Seniors Matt Rooney and Ellie Grabow in University of Richmond's Garden of Five Lions

Young leaders pay it forward with the next generation

January 8, 2024


Playing and working well with others is critical to children’s growth and learning. Two recent Jepson School graduates have done their part to foster this growth through their internships. Matt Rooney worked as a lead instructor in a summer school program for high-need middle school students in Denver and Ellie Grabow served as a head counselor at a summer camp in the foothills of the Catskill Mountains. Both Grabow and Rooney graduated in December, a semester early.

Rooney came to the University of Richmond thinking he would pursue a legal career, but changed his plans after taking several leadership studies classes where he learned about education inequities.
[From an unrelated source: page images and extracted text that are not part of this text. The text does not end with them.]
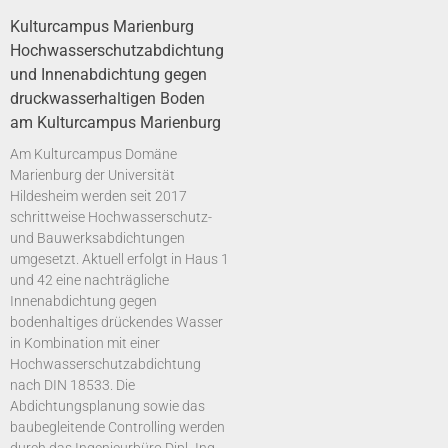
Kulturcampus Marienburg
Hochwasserschutzabdichtung
und Innenabdichtung gegen
druckwasserhaltigen Boden
am Kulturcampus Marienburg
Am Kulturcampus Domäne
Marienburg der Universität
Hildesheim werden seit 2017
schrittweise Hochwasserschutz-
und Bauwerksabdichtungen
umgesetzt. Aktuell erfolgt in Haus 1
und 42 eine nachträgliche
Innenabdichtung gegen
bodenhaltiges drückendes Wasser
in Kombination mit einer
Hochwasserschutzabdichtung
nach DIN 18533. Die
Abdichtungsplanung sowie das
baubegleitende Controlling werden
“These classes taught me to think outside the box — or even destroy the box,” Rooney said. He became a leadership studies and history major with a minor in religious studies. “I decided that if I could be part of the process of making education more equitable, I’d like to get started.”

This past summer, he interned with Generation Teach, a nonprofit that recruits and trains diverse cohorts of aspiring teachers to work in high-need schools. He taught at a Denver middle school, working with 18 eighth graders to improve their reading, writing, and math. The supportive community created by Generation Teach, including daily check-ins with his mentor and his cohort of 40 teachers-in-training, proved invaluable, he said.

“Improving my students’ social-emotional skills, the way they talked to each other and to their teachers was very important,” he said. “I realized that while I might not be everyone’s favorite teacher, I would do my best to give them what they needed to succeed.”

Grabow faced her own set of challenges as a head counselor at Camp Echo, her family’s summer camp for boys and girls ages 7 to 15. She grew up spending summers at the camp, located 90 minutes from New York City on 200 acres of rolling hills. For the last few years, she has worked at Camp Echo in roles of increasing responsibility.

As a head counselor, she oversaw 150 girl campers and 50 staff members this summer. Her days started at 7 a.m. and ended at midnight, with only four days off in nine weeks.

“What makes it special is the community, the people,” said Grabow, who majored in leadership studies and health studies. “It is so rewarding to see the kids’ growth.”

That growth comes in the form of the children’s social skills, something Grabow attributes to the guidance of trained staff and the camp’s technology ban.

"Without access to their cellphones, campers learn to speak to each other and resolve conflicts,” she said. “They form deep friendships. Most come from busy towns and cities and love spending time in nature. It’s a very tranquil setting, except,” she added with a laugh, “when all the kids are dancing and screaming!”

Following graduation, Grabow lined up an internship in the human resources department of a technology company. Come summer, she will be back at Camp Echo. Afterward, she said she will look for a job working with children.

Meanwhile, Rooney started as a long-term substitute, teaching AP Government and Honors History at Glen Allen High School, his alma mater, located just north of Richmond. Next, he said he plans to get a master’s degree in education, become a full-time high school history and government teacher, and work to ensure more students receive the kind of quality education he received.